С каждым следующим поворотом, неработающим светофором, позорным перебеганием дороги под гундёж машин и мокрыми от луж штанинами в Билли укрепляется настрой разобрать машину до последнего болта, но достать эти гребанные ключи, и шага его больше не будет на пешеходных переходах. Но на подходе к дому Билли теряет уверенность, подмечая тёмный силуэт в бесформенной куртке с оранжевым шарфом. Шагом ближе и силуэт обретает более чёткие и знакомые до усрачки границы — Чарли Алвин собственной персоной. Стоит, переминается с ноги на ногу и заглядывает в маленькое окошко входной двери, а в руке сжимает лямку рюкзака, под тяжестью которого её правое плечо тянется вниз.
— Не открывают? Спят может, — Билли останавливается у подножья ступеней и снимает плёнку с недавно купленной пачки сигарет и, выудив одну из них зубами, щёлкает зажигалкой, — хотя странно, машина же на месте.
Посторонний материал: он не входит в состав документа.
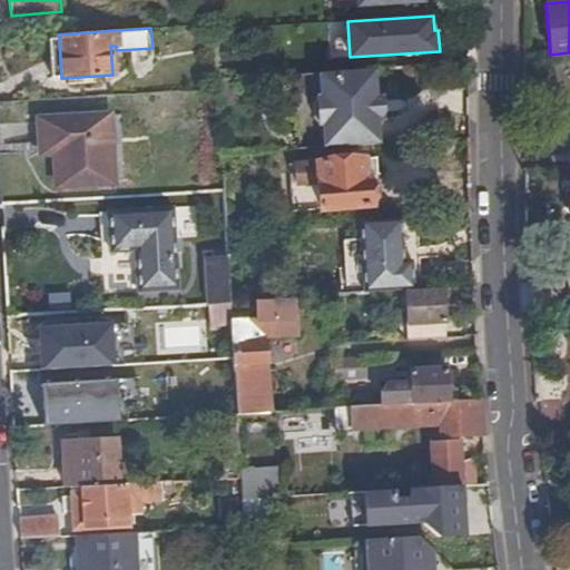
[(51,77),(61,77),(59,39),(48,39),(51,77)]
Чарли шугается, мотает головой в поисках источника голоса и резко оборачивается, запнувшись о выпирающую дощечку, Билли приветствует её саркастической улыбкой и затягивается вновь.
— А как ты? Через окно?
— Да, вылез через окно, обошёл дом, чтобы открыть тебе дверь, Алвин, — Билли выдыхает вместе с дымом резко навалившийся, сдавливающий грудную клетку груз напряжения и усаживается на влажные ступени крыльца, Чарли вторит его действиям, взгромоздив рюкзак между ног, Билли старательно не позволяет себе лишний раз смотреть на неё, следя взглядом за птичками у скворечника соседей, — каким ветром?
— Попутным, — Чарли следует за его взглядом, — птичка на хвосте принесла, что ты у нас больной.
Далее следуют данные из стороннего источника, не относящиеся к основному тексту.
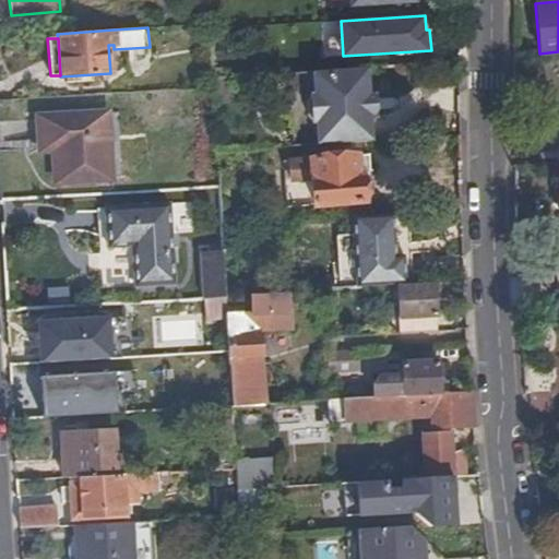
[(366,68),(287,73),(293,146),(371,141),(369,115),(368,94),(366,68)]
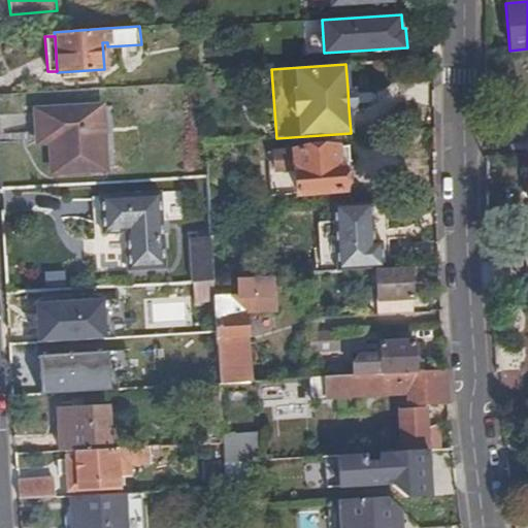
[(111,106),(51,109),(52,140),(54,171),(116,167),(111,106)]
— Болен я, а не больной, — Билли возмущается и поворачивает голову в сторону Чарли, рефлекторно подмечая розоватость щёк и кончика носа, кажется, единственное, что вынуждает Алвин краснеть — это мороз.
— Одно другому не мешает, — она расстёгивает молнию рюкзака и вытаскивает оттуда термос, ставя его на ступень ниже, а Билли вскидывает бровь, задавая безмолвный вопрос на уже готовый у Чарли ответ, который приводит к ещё большему количеству вопросов, — пойдёт как извинение? Конечно же пойдёт, ещё бы ты выбирал, как я буду извиняться.
— За что извиняться?
— За машину, ну ключи, и если бы я их там не оставила, то сейчас ты бы не лежал с температурой. Меня почему-то замучала совесть, а ты почему-то и не лежишь вовсе, почему? — Чарли не дожидается ответа, взгляд ее проносится по его лицу, ищет свежие отпечатки ударов, но не находит, оставляет невесомые прикосновения до затягивающейся раны на губе и сходящегося синяка на лбу, — ах, ты — притворщик, — она толкает Билли в плечо, — теперь уже и не знаю, достоин ли ты моего супа? Но с моей стороны будет так некрасиво забирать еду обратно.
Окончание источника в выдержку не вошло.